Listed entries below:
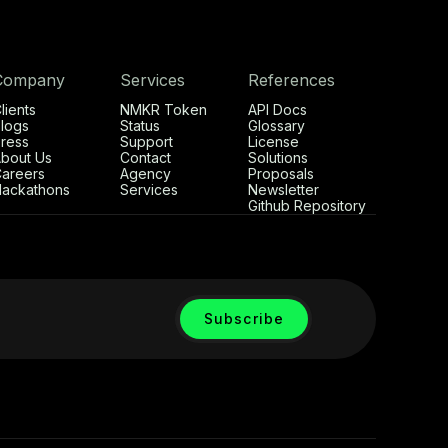
Company
Services
References
lients
NMKR Token
API Docs
logs
Status
Glossary
ress
Support
License
bout Us
Contact
Solutions
areers
Agency
Proposals
ackathons
Services
Newsletter
Github Repository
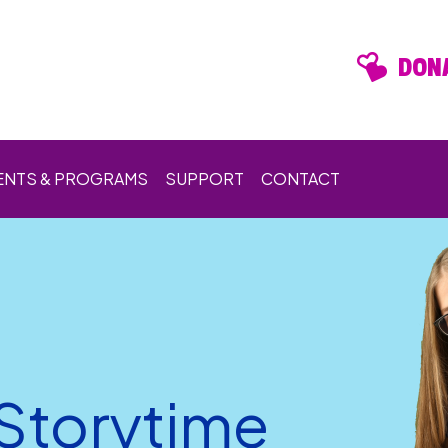
DONA
ENTS & PROGRAMS
SUPPORT
CONTACT
 Storytime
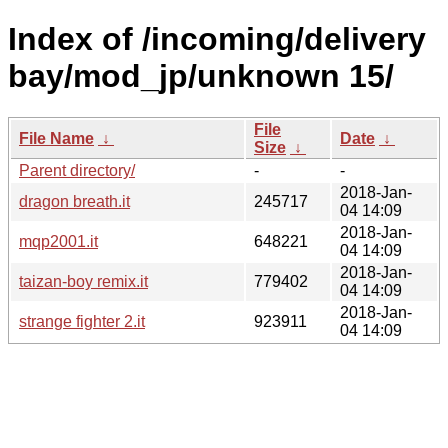
Index of /incoming/delivery
bay/mod_jp/unknown 15/
File
File Name
↓
Date
↓
Size
↓
Parent directory/
-
-
2018-Jan-
dragon breath.it
245717
04 14:09
2018-Jan-
mqp2001.it
648221
04 14:09
2018-Jan-
taizan-boy remix.it
779402
04 14:09
2018-Jan-
strange fighter 2.it
923911
04 14:09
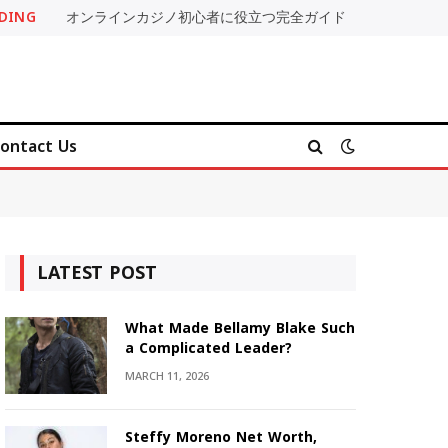
DING
オンラインカジノ初心者に役立つ完全ガイド
ontact Us
LATEST POST
What Made Bellamy Blake Such
a Complicated Leader?
MARCH 11, 2026
Steffy Moreno Net Worth,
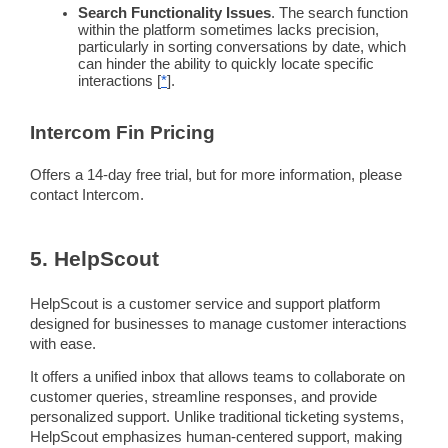
Search
Functionality
Issues
. The search
function
within the platform sometimes lacks precision,
particularly in sorting conversations by date, which
can hinder the ability to quickly locate specific
interactions [
*
].
Intercom
Fin
Pricing
Offers a 14-day free trial, but for more information, please
contact
Intercom
.
5. HelpScout
HelpScout is a customer service and support platform
designed for businesses to manage
customer interactions
with ease.
It offers a unified inbox that allows teams to collaborate on
customer queries
,
streamline
responses, and provide
personalized support. Unlike traditional
ticketing systems
,
HelpScout emphasizes human-centered support, making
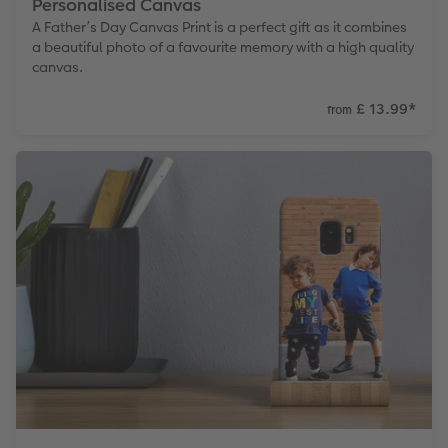
Personalised Canvas
A Father’s Day Canvas Print is a perfect gift as it combines
a beautiful photo of a favourite memory with a high quality
canvas.
£ 13.99
*
from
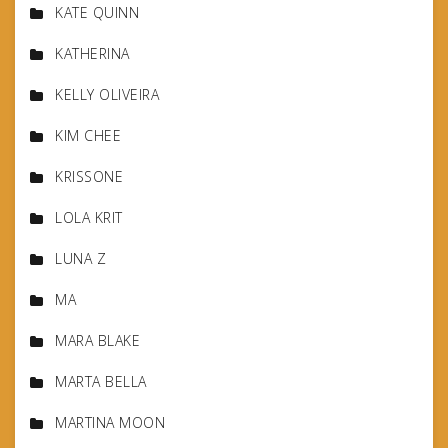
KATE QUINN
KATHERINA
KELLY OLIVEIRA
KIM CHEE
KRISSONE
LOLA KRIT
LUNA Z
MA
MARA BLAKE
MARTA BELLA
MARTINA MOON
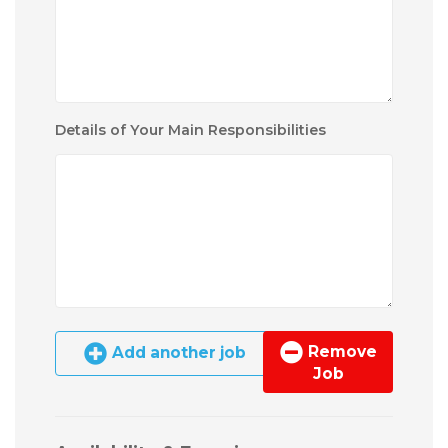
Details of Your Main Responsibilities
Remove
Add another job
Job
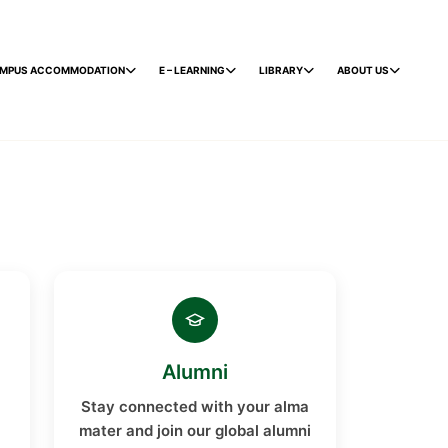
MPUS ACCOMMODATION
E – LEARNING
LIBRARY
ABOUT US
Alumni
Stay connected with your alma
mater and join our global alumni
End of Listed entries.
What you need to do ▸
Reproduce the text read from each item above, line for line, without the pictures.

Written answer ▸
Company
Services
References
lients
NMKR Token
API Docs
logs
Status
Glossary
ress
Support
License
bout Us
Contact
Solutions
areers
Agency
Proposals
ackathons
Services
Newsletter
Github Repository
DONA
ENTS & PROGRAMS
SUPPORT
CONTACT
 Storytime
Index of /incoming/delivery
bay/mod_jp/unknown 15/
File
File Name
↓
Date
↓
Size
↓
Parent directory/
-
-
2018-Jan-
dragon breath.it
245717
04 14:09
2018-Jan-
mqp2001.it
648221
04 14:09
2018-Jan-
taizan-boy remix.it
779402
04 14:09
2018-Jan-
strange fighter 2.it
923911
04 14:09
DING
オンラインカジノ初心者に役立つ完全ガイド
ontact Us
LATEST POST
What Made Bellamy Blake Such
a Complicated Leader?
MARCH 11, 2026
Steffy Moreno Net Worth,
Search
Functionality
Issues
. The search
function
within the platform sometimes lacks precision,
particularly in sorting conversations by date, which
can hinder the ability to quickly locate specific
interactions [
*
].
Intercom
Fin
Pricing
Offers a 14-day free trial, but for more information, please
contact
Intercom
.
5. HelpScout
HelpScout is a customer service and support platform
designed for businesses to manage
customer interactions
with ease.
It offers a unified inbox that allows teams to collaborate on
customer queries
,
streamline
responses, and provide
personalized support. Unlike traditional
ticketing systems
,
HelpScout emphasizes human-centered support, making
Personalised Canvas
A Father’s Day Canvas Print is a perfect gift as it combines
a beautiful photo of a favourite memory with a high quality
canvas.
£ 13.99
*
from
KATE QUINN
KATHERINA
KELLY OLIVEIRA
KIM CHEE
KRISSONE
LOLA KRIT
LUNA Z
MA
MARA BLAKE
MARTA BELLA
MARTINA MOON
Details of Your Main Responsibilities
Remove
Add another job
Job
MPUS ACCOMMODATION
E – LEARNING
LIBRARY
ABOUT US
Alumni
Stay connected with your alma
mater and join our global alumni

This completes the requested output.